Em texto publicado no site muriloresende.org, que foi retirado do ar
O futuro do Enem
Ao jornal O Globo, Resende afirmou que o Enem “não sofrerá alterações imediatas”, por ser um “exame central”. “O Enem é obviamente uma prova central. Tem que manter [as diretrizes]. A gente tem milhões de alunos que dependem do Enem para seleção nas universidades. Tudo isso tem que ser mantido”, disse ao jornal.
As discussões sobre gênero, porém, devem ficar de fora das próximas provas, segundo indicações dadas pelo novo governo.
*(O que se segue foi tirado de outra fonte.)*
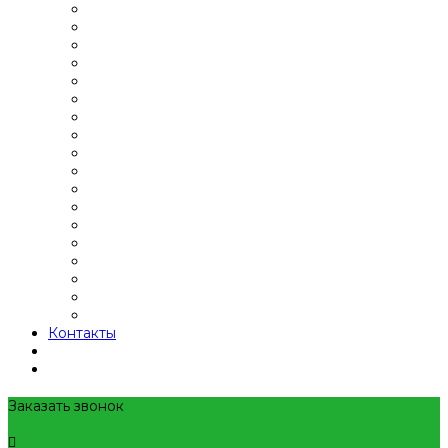
Контакты
Заказать звонок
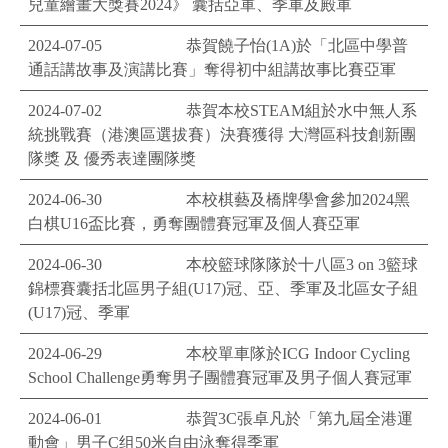
兒童繪畫大獎賽2024》 囊括亞軍、季軍及殿軍
2024-07-05
恭賀饒子怡(1A)於「北區中學普
通話講故事及演講比賽」奪得初中組講故事比賽亞軍
2024-07-02
恭賀本校STEAM組於水中無人系
統挑戰賽（港澳區選拔賽）決賽獲得 大灣區科技創新團
隊獎 及 優秀表達團隊獎
2024-06-30
本校棋藝及橋牌學會參加2024黑
白棋U16盃比賽，勇奪團體賽冠軍及個人賽亞軍
2024-06-30
本校籃球隊隊於十八區3 on 3籃球
錦標賽囊括北區男子組(U17)冠、亞、季軍及北區女子組
(U17)冠、季軍
2024-06-29
本校單車隊於ICG Indoor Cycling
School Challenge勇奪男子團體賽冠軍及男子個人賽冠軍
2024-06-01
恭賀3C張卓凡於「第九屆全港運
動會」男子C组50米自由泳奪得季軍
Em novembro de 2018, então indicado para o Ministério da Educação, Rodríguez afirmou que daria aval para que Bolsonaro consultasse as provas antes de serem aplicadas, se ele assim desejasse.
Ainda em novembro, o então presidente eleito disse à Band que o exame teria que “cobrar o que realmente tem a ver com a história e cultura do Brasil, não com uma questão específica LGBT”.
O que é a Diretoria de Avaliação da Educação Básica
Conhecida pela sigla Daeb, a diretoria que coordena o Enem trabalha com avaliações de qualidade educacional, que servem para as instituições e sistemas de educação, e exames, com resultado para os alunos.
Em relação às avaliações, a principal é o Saeb (Sistema de Avaliação da Educação Básica), feito desde os anos 1990. Mas há também iniciativas internacionais, como o Pisa (Programa Internacional de Avaliação de Alunos), que avalia alunos com 15 anos em relação a outros países, e o Erce (Estudos Regionais Comparativos e Explicativos), junto à Unesco, para avaliar a qualidade da educação no ensino fundamental em leitura, ciências e matemática.
A diretoria também cuida de exames, como o Enem, o Exame Nacional para Certificação de Competências de Jovens e Adultos e a Certificação de Proficiência em Língua Portuguesa para Estrangeiros, o Celpe-Bras.
Quem ocupava o cargo
Desde 2016, a diretoria era ocupada por Luana Bergmann Soares, servidora de carreira do Inep desde 2010. Formada em pedagogia pela Udesc (Universidade do Estado de Santa Catarina), ela fez mestrado em educação pela UFSC (Universidade Federal de Santa Catarina), com financiamento da CNPq (Conselho Nacional de Desenvolvimento Científico e Tecnológico). Sua tese trata da ação do Instituto Ayrton Senna na rede municipal de educação de Joinville, em Santa Catarina, entre 2001 e 2008, e investiga os métodos e princípios da gestão empresarial na escola pública.